Constructive pursuits like new hobbies, losing weight, getting clothes, injecting passion into your marriage is good. Embarking on affairs and doing other stupid, inappropriate things that will destroy your life and family is bad. Just stating the obvious. 

Your work schedule is a problem. You are going to have to be creative on this one. Your kids are young and if you don't have a support network of family and friends (I didn't) it can be a real challenge. Try and be creative. Even a few hours a day holed up in the bedroom with a candle and glass of wine and some nice conversation is a good start. Good luck.


----------



## turnera (Jan 22, 2010)

You have worked hard to reinvent your body to what you should have had at age 20. So you feel you deserve attention for it. And you're right. But you and your husband are in such a rut, neither of you knows how to get there.

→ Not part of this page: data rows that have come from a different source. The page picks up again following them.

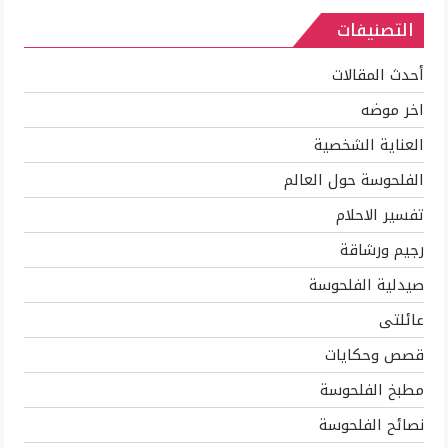
التصنيفات
أحدث المقالات
اخر موضه
العناية الشخصية
الفلحوسة حول العالم
تفسير الاحلام
رجيم ورشاقة
صيدلية الفلحوسة
عائلتى
قصص وحكايات
مطبخ الفلحوسة
نصائح الفلحوسة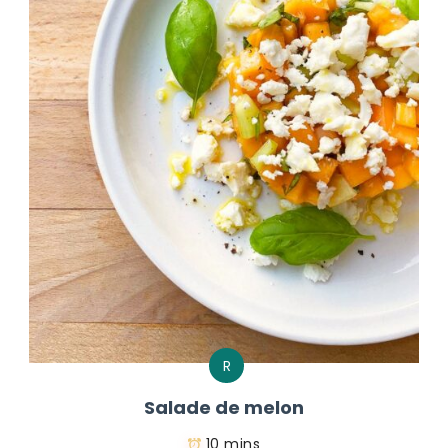
R
Salade de melon
10 mins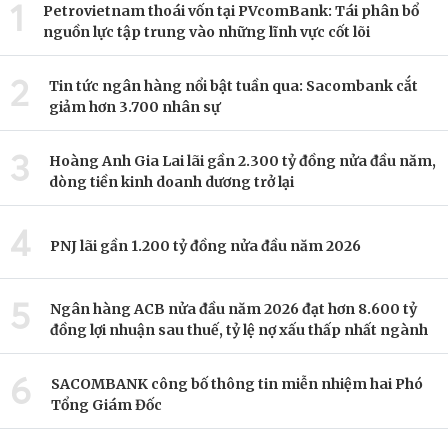
1
Petrovietnam thoái vốn tại PVcomBank: Tái phân bổ
nguồn lực tập trung vào những lĩnh vực cốt lõi
2
Tin tức ngân hàng nổi bật tuần qua: Sacombank cắt
giảm hơn 3.700 nhân sự
3
Hoàng Anh Gia Lai lãi gần 2.300 tỷ đồng nửa đầu năm,
dòng tiền kinh doanh dương trở lại
4
PNJ lãi gần 1.200 tỷ đồng nửa đầu năm 2026
5
Ngân hàng ACB nửa đầu năm 2026 đạt hơn 8.600 tỷ
đồng lợi nhuận sau thuế, tỷ lệ nợ xấu thấp nhất ngành
6
SACOMBANK công bố thông tin miễn nhiệm hai Phó
Tổng Giám Đốc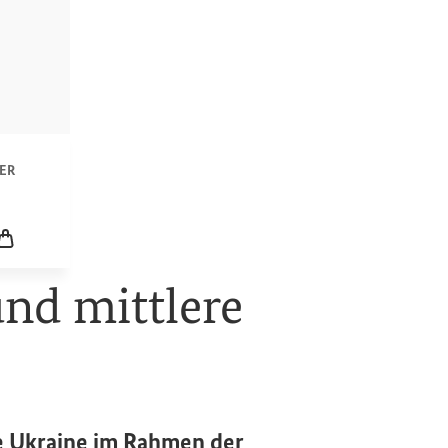
n
ER
icklung
Leerer Warenkorb
und mittlere
ie Ukraine im Rahmen der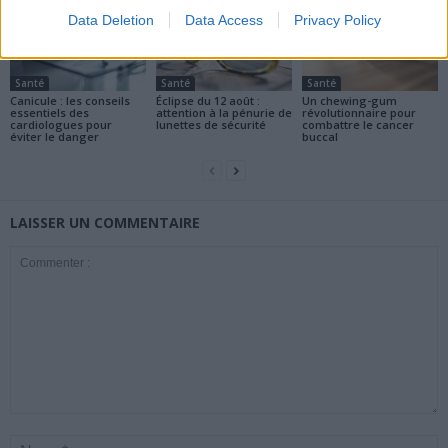
Data Deletion
Data Access
Privacy Policy
Santé
Santé
Santé
Canicule : les conseils
Éclipse du 12 août :
Un chewing-gum
essentiels des
attention à la pénurie de
révolutionnaire pour
cardiologues pour
lunettes de sécurité
combattre le cancer
éviter le danger
buccal
LAISSER UN COMMENTAIRE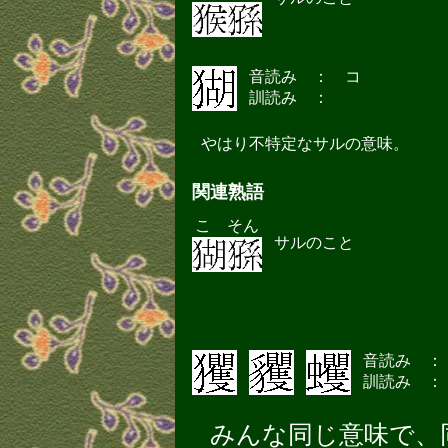
音読み ： コ
訓読み ：
やはり不特定なサルの意味。
関連熟語
こ そん
サルのこと
音読み ：
訓読み ：
みんな同じ意味で、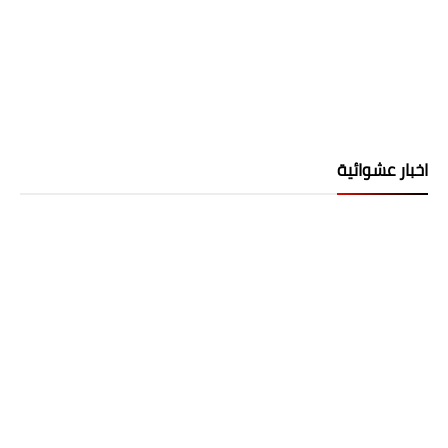
اخبار عشوائية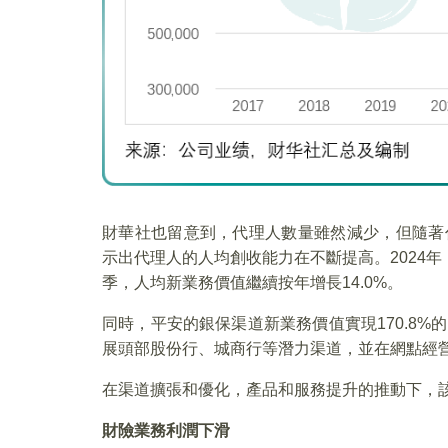
財華社也留意到，代理人數量雖然減少，但隨著
示出代理人的人均創收能力在不斷提高。2024年，
季，人均新業務價值繼續按年增長14.0%。
同時，平安的銀保渠道新業務價值實現170.8
展頭部股份行、城商行等潛力渠道，並在網點經
在渠道擴張和優化，產品和服務提升的推動下，
財險業務利潤下滑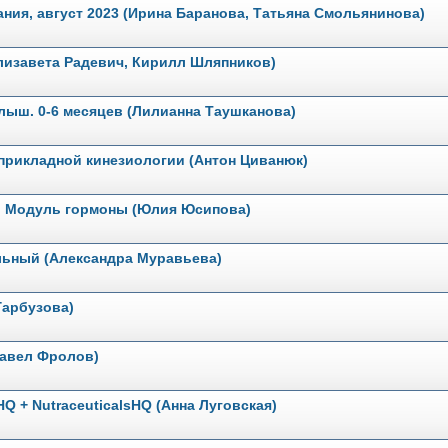
ния, август 2023 (Ирина Баранова, Татьяна Смольянинова)
лизавета Радевич, Кирилл Шляпников)
ыш. 0-6 месяцев (Лилианна Таушканова)
 прикладной кинезиологии (Антон Циванюк)
. Модуль гормоны (Юлия Юсипова)
ельный (Александра Муравьева)
Гарбузова)
Павел Фролов)
 + NutraceuticalsHQ (Анна Луговская)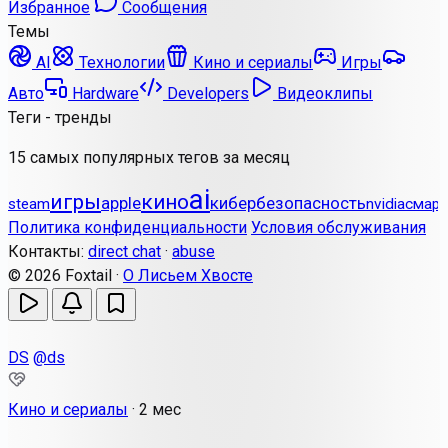
Избранное
Сообщения
Темы
AI
Технологии
Кино и сериалы
Игры
Авто
Hardware
Developers
Видеоклипы
Теги - тренды
15 самых популярных тегов за месяц
ai
игры
кино
apple
кибербезопасность
steam
nvidia
смар
Политика конфиденциальности
Условия обслуживания
Контакты:
direct chat
·
abuse
© 2026 Foxtail ·
О Лисьем Хвосте
DS
@ds
Кино и сериалы
·
2 мес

First, you should be spending 15 hours a week TOGETHER, which does NOT include the kids. Biking, walking, bowling, jigsaw puzzles, new restaurants, new plays, basically doing what you would have done at age 20. You DO have to work on a marriage. And if you do, you will both experience renewed interest in each other.

Here's a great book to get, now that you're all 'fixed up.' It's called "52 Invitations to Grrreat Sex" and it has 26 invitations that You give your husband, and 26 that HE gives you. It will reawaken your sexual interest in each other - and not in a kinky way - very romantic, sexual, fun. Great stuff.


----------